Task instructions: Copy out each entry below verbatim, skipping the images.

Records provided:

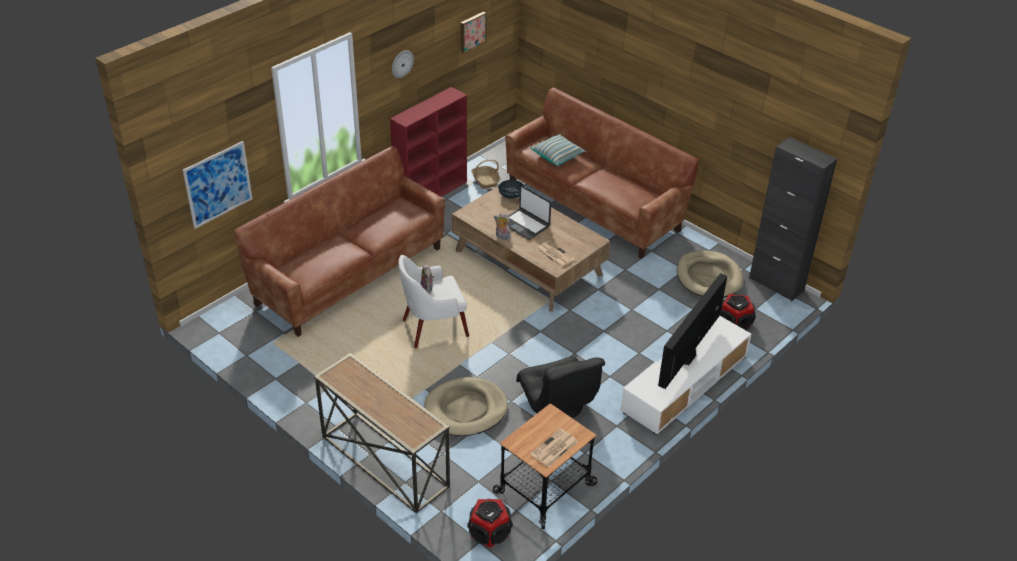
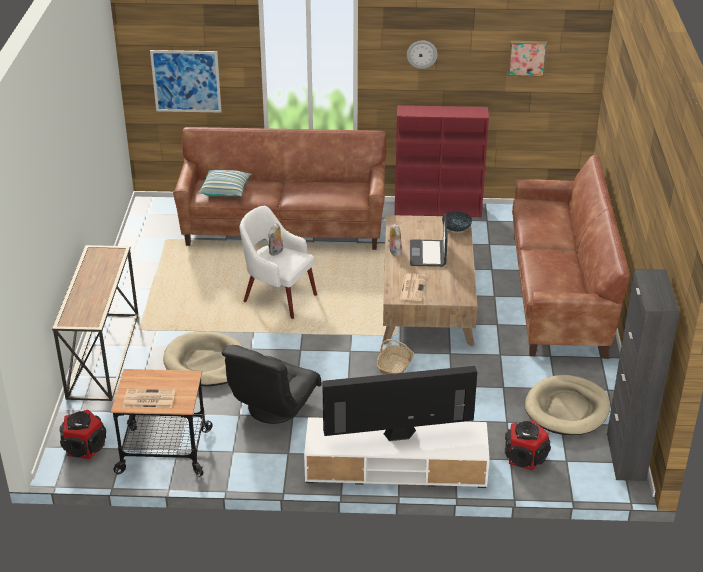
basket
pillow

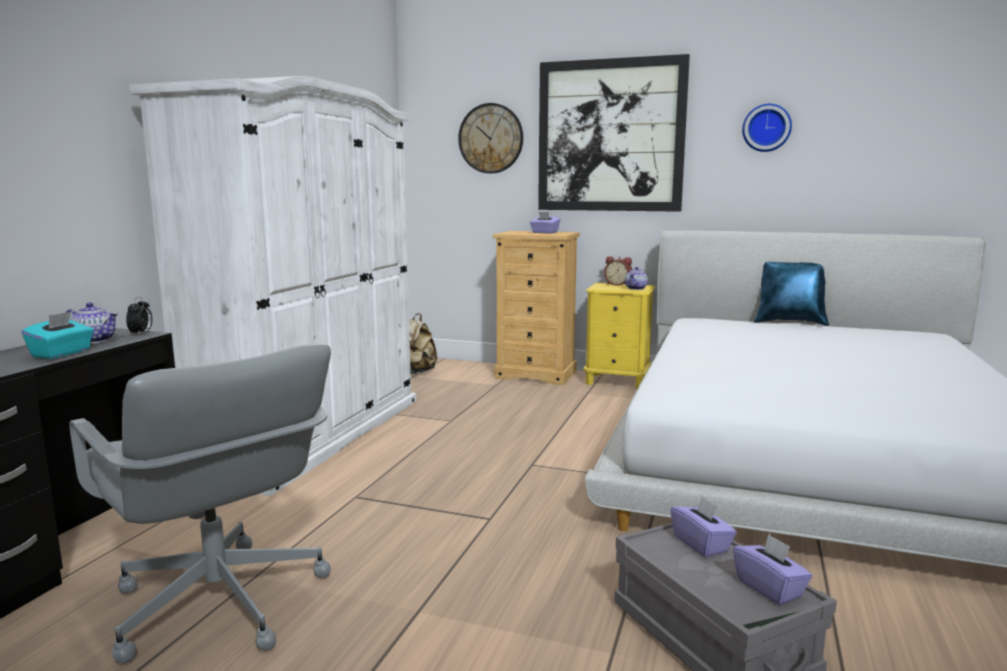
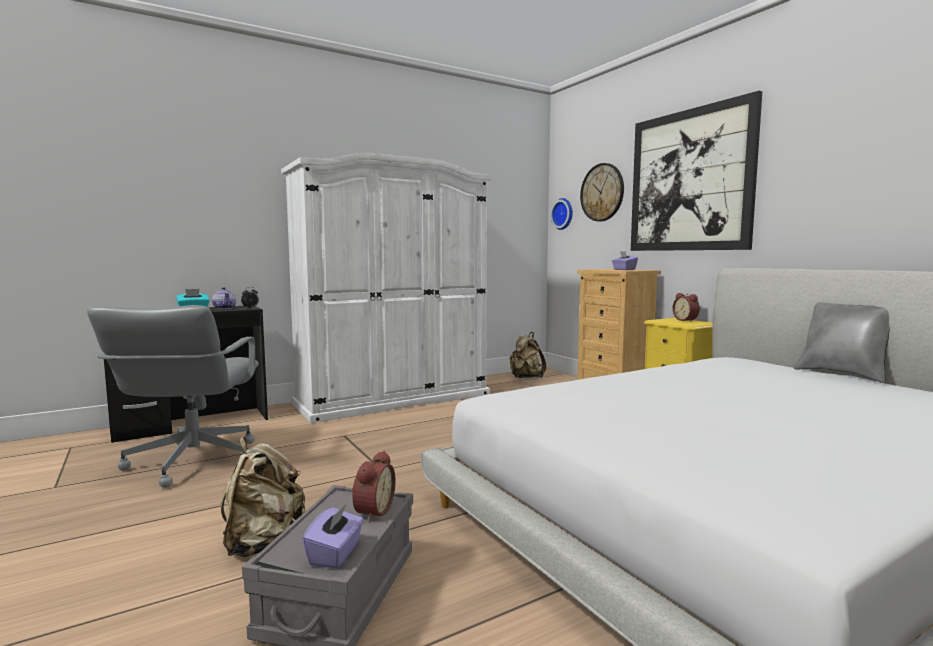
teapot (no. 2 from left in the first image)
alarm clock (no. 2 from left)
wall clock (no. 1 from left)
grey pillow
beige backpack (no. 1 from left)

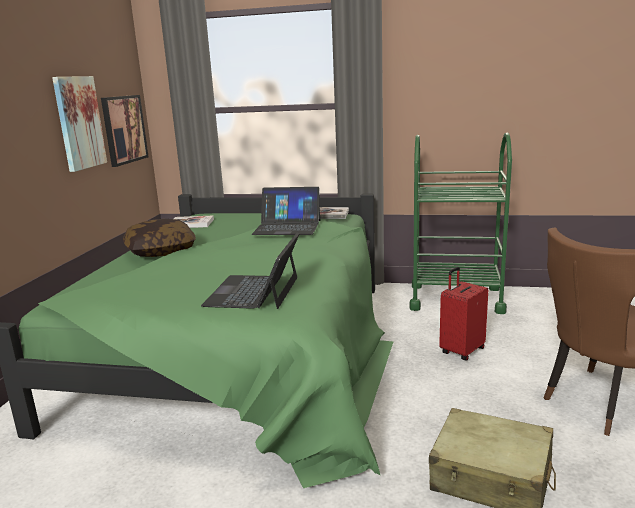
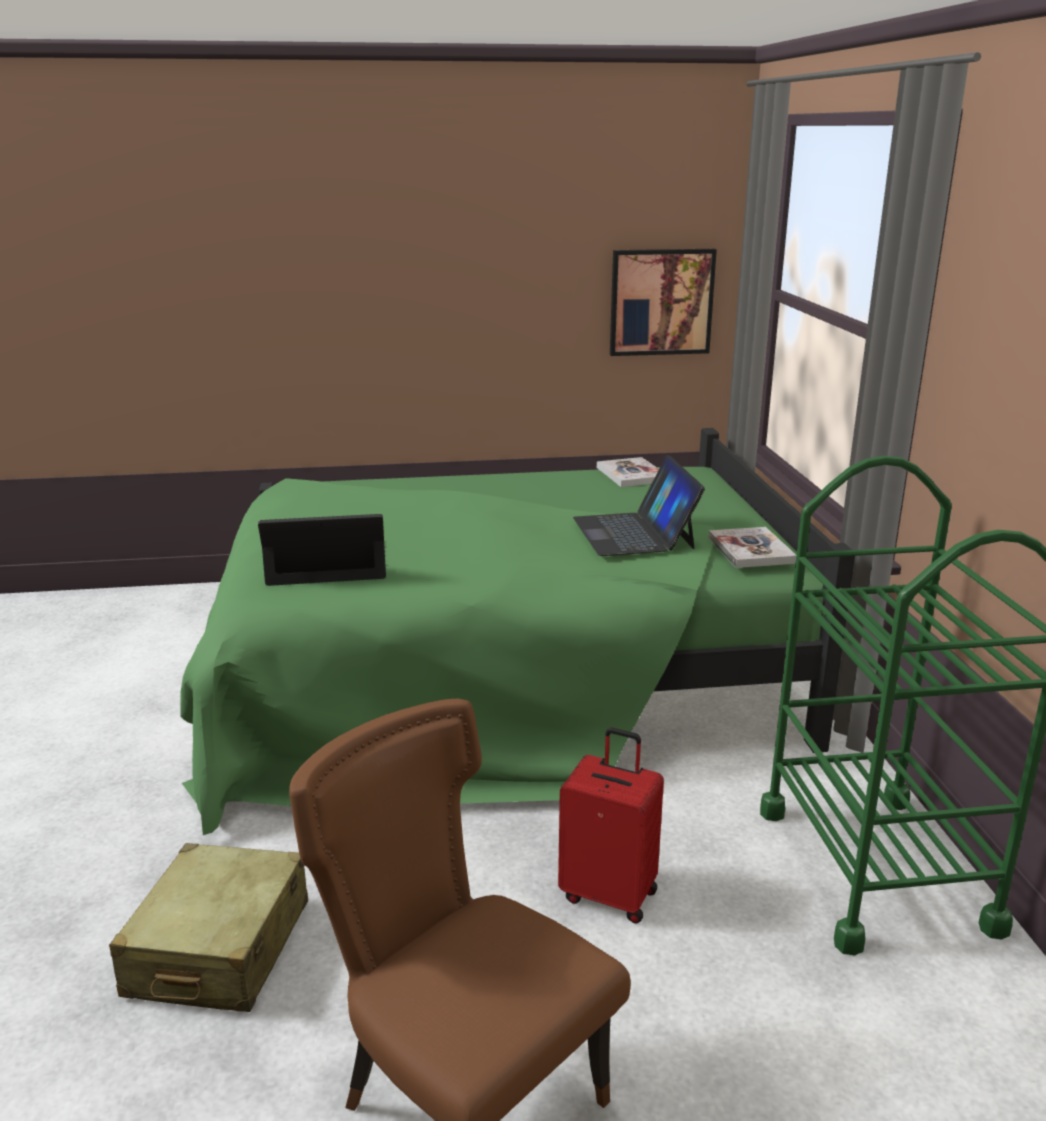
picture (no. 1 from left in the first image)
pillow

Result for this task:
basket
pillow

teapot (no. 2 from left in the first image)
alarm clock (no. 2 from left)
wall clock (no. 1 from left)
grey pillow
beige backpack (no. 1 from left)

picture (no. 1 from left in the first image)
pillow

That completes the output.